Cabbage worm, also known as cabbageworm.
Cabbage worms are the larval form of the Cabbage White butterfly. It is useful to know what both the larva and the butterfly look like, because seeing either near your plants most likely means that you'll start seeing damage to your brassicas (such as cabbage, broccoli, and kale.)
Butterfly: off-white wings, with one or two grayish-black spots per wing. The wingspan is roughly two inches across.
Larva (which is the form that does the actual damage): velvety green, inchworm-type caterpillar that is roughly one inch long.
Eggs: These will be found on the undersides of leaves, and are yellow and oval-shaped.
The larva build a chrysalis in the fall, and hatches as the Cabbage White butterfly in spring. The butterfly feeds on nectar, and lays single eggs on the undersides of plants of the brassicas family. The eggs hatch in five to seven days. The larva (cabbage worm) feeds voraciously on brassicas, building up energy to make its chrysalis and metamorphize over the winter.
Signs of Cabbage Worm Infestation:
Because of their voracious appetite, an "infestation" can be as few as two or three worms per plant. Look for holes being chewed from the centers of leaves in kale and cabbage, as well as entry holes chewed to the interior of heads of cabbage. In particular, look on the undersides of leaves, because this is where the cabbage worms usually hang out. They also produce dark green droppings that are fairly noticeable.
Effect on Garden Plants:
A serious infestation can result in the death of the plant, since the more leaves that the cabbage worm manages to eat means that the plant's ability to photosynthesize is reduced. A minor infestation can make plants look unsightly, but they are still edible. Just wash them carefully and inspect cabbage and broccoli for any cabbage worms that have made their way to the interior of the heads.
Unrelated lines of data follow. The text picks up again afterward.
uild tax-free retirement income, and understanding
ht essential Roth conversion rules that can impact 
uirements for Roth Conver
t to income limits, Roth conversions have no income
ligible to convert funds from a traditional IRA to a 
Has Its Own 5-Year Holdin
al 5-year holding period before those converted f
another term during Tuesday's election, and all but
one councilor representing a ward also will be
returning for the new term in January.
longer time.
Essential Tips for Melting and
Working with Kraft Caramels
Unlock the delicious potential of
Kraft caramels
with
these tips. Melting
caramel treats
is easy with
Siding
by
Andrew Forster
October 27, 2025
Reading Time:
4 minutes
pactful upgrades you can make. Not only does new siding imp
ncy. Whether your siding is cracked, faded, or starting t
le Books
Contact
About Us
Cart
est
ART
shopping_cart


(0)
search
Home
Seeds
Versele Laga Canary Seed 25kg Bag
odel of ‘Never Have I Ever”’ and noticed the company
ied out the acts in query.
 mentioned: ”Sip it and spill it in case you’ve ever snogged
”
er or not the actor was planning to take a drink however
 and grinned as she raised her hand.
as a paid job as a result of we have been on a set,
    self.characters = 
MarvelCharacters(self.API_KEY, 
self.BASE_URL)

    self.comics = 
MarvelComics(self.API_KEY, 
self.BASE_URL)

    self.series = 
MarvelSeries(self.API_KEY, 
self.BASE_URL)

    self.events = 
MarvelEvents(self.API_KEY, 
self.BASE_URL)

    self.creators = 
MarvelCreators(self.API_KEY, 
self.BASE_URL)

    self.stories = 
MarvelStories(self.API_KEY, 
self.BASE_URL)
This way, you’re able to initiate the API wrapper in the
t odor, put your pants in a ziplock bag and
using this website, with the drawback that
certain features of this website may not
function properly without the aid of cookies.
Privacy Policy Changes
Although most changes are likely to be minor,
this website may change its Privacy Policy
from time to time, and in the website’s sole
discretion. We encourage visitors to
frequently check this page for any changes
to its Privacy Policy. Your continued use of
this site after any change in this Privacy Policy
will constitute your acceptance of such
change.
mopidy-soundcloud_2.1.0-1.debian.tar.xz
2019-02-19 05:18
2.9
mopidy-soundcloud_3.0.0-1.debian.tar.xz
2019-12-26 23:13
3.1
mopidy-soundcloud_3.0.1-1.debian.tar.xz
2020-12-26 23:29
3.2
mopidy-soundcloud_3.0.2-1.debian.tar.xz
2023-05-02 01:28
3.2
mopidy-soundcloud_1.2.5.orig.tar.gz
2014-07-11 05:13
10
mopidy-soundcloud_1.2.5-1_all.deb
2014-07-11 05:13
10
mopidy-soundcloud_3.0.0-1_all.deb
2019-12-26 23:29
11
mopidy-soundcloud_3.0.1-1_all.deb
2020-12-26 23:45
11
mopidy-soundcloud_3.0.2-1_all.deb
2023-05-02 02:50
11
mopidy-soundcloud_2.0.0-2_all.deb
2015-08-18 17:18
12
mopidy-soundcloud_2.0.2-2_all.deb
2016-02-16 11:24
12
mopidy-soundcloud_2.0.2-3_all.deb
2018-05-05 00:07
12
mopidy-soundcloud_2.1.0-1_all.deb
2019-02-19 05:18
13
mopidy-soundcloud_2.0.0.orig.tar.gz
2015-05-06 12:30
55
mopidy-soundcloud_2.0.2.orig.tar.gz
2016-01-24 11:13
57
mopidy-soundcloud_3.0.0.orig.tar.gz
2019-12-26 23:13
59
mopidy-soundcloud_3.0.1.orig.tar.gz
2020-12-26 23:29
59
Organic Controls for Cabbage Worms:
Check your plants frequently for worms, especially if you have seen the butterflies nearby. Check plants thoroughly, and hand-pick and destroy any worms you find. If you have a serious infestation, purchase bacillus thuringiensis (BT) from your garden center and apply it according to the directions.
To prevent infestation in the first place, protect your plants with floating row covers, especially in spring and early summer, when egg-laying activity is at its highest.
To prevent the worms from burrowing into cabbage heads, insert each head into a nylon stocking, and leave it on until you harvest the head.